How to Dress
How to Commute
How to Eat
How to Get Mad
How to Listen to Jazz
How to Dream
How to Dress
Clean undies. You may be streetcar stricken.
When you tour Europe, sensible shoes.
Your muffler in the winter. Deep blues
When your lover leaves. Bedclothes when you sicken.
White at night. Rubbers when it drizzles.
One rubber too for safe sex, oxymoron.
Sunblock, coconut oil, to pour on
Your sallow skin when sunlight sizzles.
Soup and fish when you are celebrating.
A uniform if you must go to war.
Tatters and rags to live amongst the poor.
Little or nothing when you're fornicating.
And when you reach your final out-of-breath
A suit of earthworms tailormade by death.
How to Commute
Slide into your silent car. Start
Its simple sewing machine song.
Find FM that your AM heart
Rejoices in and jerk along
A line along the freeway. Steer
To the lowest lane supermen
Dare. There, drive as if you were here,
Shiftless in your easy chair. Then
Slurp your cooling coffee, look up.
Red roses flare and flicker down your row.
Pump your brakes. Park your coffee cup.
Stop. Curse. See other autos flow
To left, to right. Some random wreck
Blocks your lane, your life, and your way
Out is clear. Cramp the wheel, crane your neck,
Floor it, into an everyday
That will be duller than this great
Trek between your leisures and your labors.

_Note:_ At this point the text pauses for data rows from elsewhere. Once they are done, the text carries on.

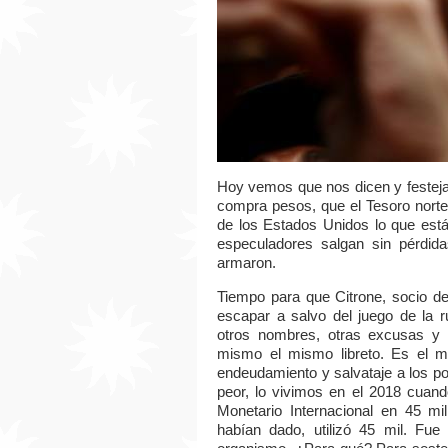
Hoy vemos que nos dicen y festejan
compra pesos, que el Tesoro nort
de los Estados Unidos lo que est
especuladores salgan sin pérdida
armaron.
Tiempo para que Citrone, socio d
escapar a salvo del juego de la r
otros nombres, otras excusas y ot
mismo el mismo libreto. Es el m
endeudamiento y salvataje a los p
peor, lo vivimos en el 2018 cuan
Monetario Internacional en 45 mil
habían dado, utilizó 45 mil. Fue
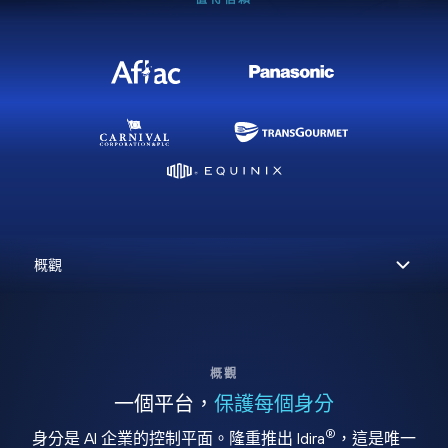
概觀
一個平台，
保護每個身分
®
身分是 AI 企業的控制平面。隆重推出 Idira
，這是唯一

This interchange, this interstate,
This concrete town of accidental neighbors.
How to Eat
Have a cup of coffee, a piece of toast,
Later on, a jelly donut from
A pasteboard box. For lunch, a rare roast
Beef sandwich with horseradish and some
Potato chips. Wash it down with beer.
Sometime in the afternoon drop your dimes
In the candy machine. You can hear
Them register, one by one, like your times
Today will register tonight, dropping
Singly on the balance, on the lever,
In the tired darkness, only stopping
When your closed eyes close and sleep drops, clever
As candy, down the chute into your hand
To be unwrapped and eaten. Now though,
Go back to your work. Think of what you planned
For dinner, what to eat and where to go.
How to Get Mad
Someone's late. Someone spelled
Your name wrong. There's a new
Ding in your old car. Held
To account for faults, you
Find no easy excuse.
These are reasons enough
For scowls, verbal abuse,
White-knuckled fists, rude rough
Language, sarcastic quips,
Perhaps even frozen
Fury where venom drips
From clenched jaws to chosen
Targets. Or à la Don
The Duck, fling your arms wide
To the heavens, try on
A shriek for size. Beside
Yourself, let the spittle
Spray. Pay out, cent by cent,
Spite's cold coins, till little
By little, fury's spent.
Not lost. Temper you loose
Isn't. Just more diffuse.
How to Listen to Jazz
Compose yourself. Let your ear relax.
Cross your legs as your tapping toe taps
Air. Nod your head when the tenor sax
Turns to nod to you. Jazz lands in lapse
Full of uncertain, full of the chance
To guess at the next lick, to wonder who
Will lay it down, pick it up, entrance
Itself as it entrances you.
Isn't that just like life? You choose how
And when to play what, the boneman's ax
Tied to time's metronome. And somehow
Save your best encores, your final tracks,
For God who, though busy, won't forget
To show up after hours for one more set.
How to Dream
You must first make it dark and still.
Arrange yourself on a soft pad.
Uncurl your fingers and your will.
Close your eyes. Think of what you had
To do and did as doing dies.
Welcome the sea creatures that live
Between your ears, behind your eyes.
Become these creatures, let them give
You that day's lessoning, the last
Chance at what tomorrow will seem
Rut and routine. This is time passed
To sleep, to change into a dream.
To sleep, to dream, let the past become
The sleeve that you're unraveled from.